╭─ Data
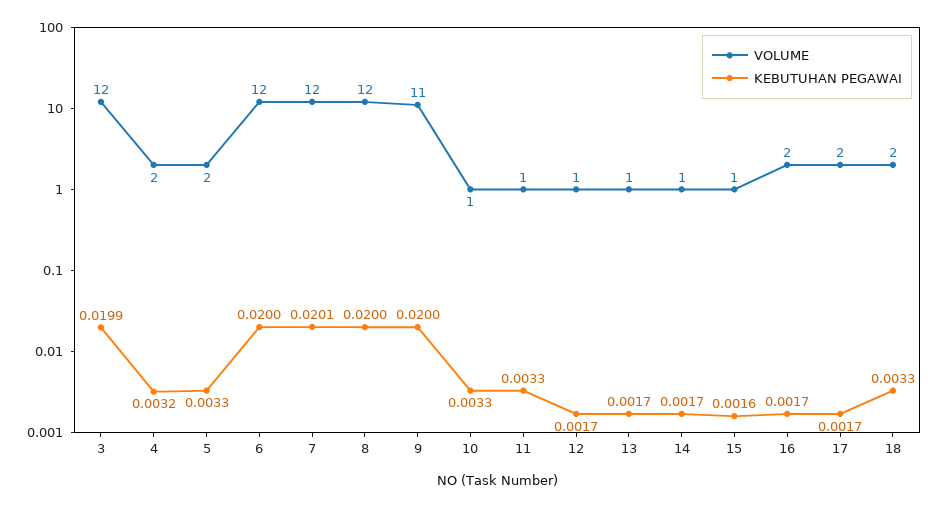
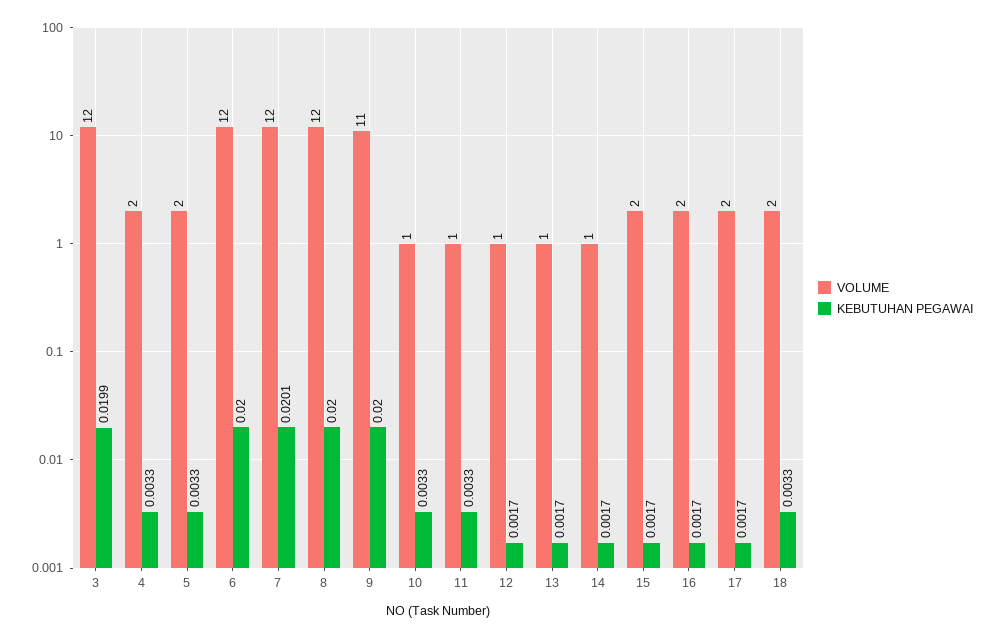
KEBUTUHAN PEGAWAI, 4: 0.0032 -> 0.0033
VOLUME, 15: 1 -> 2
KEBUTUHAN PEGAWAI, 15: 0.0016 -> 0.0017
╰─
╭─ Data
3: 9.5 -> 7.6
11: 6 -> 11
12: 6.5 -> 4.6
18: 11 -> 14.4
╰─
**The task:** Would you copy out exactly the lines above that start at the one containing "KEBUTUHAN PEGAWAI, 4: 0.0032 -> 0.0033" and end at the one containing "KEBUTUHAN PEGAWAI, 15: 0.0016 -> 0.0017", inclusive?

**Result of the exercise:**
KEBUTUHAN PEGAWAI, 4: 0.0032 -> 0.0033
VOLUME, 15: 1 -> 2
KEBUTUHAN PEGAWAI, 15: 0.0016 -> 0.0017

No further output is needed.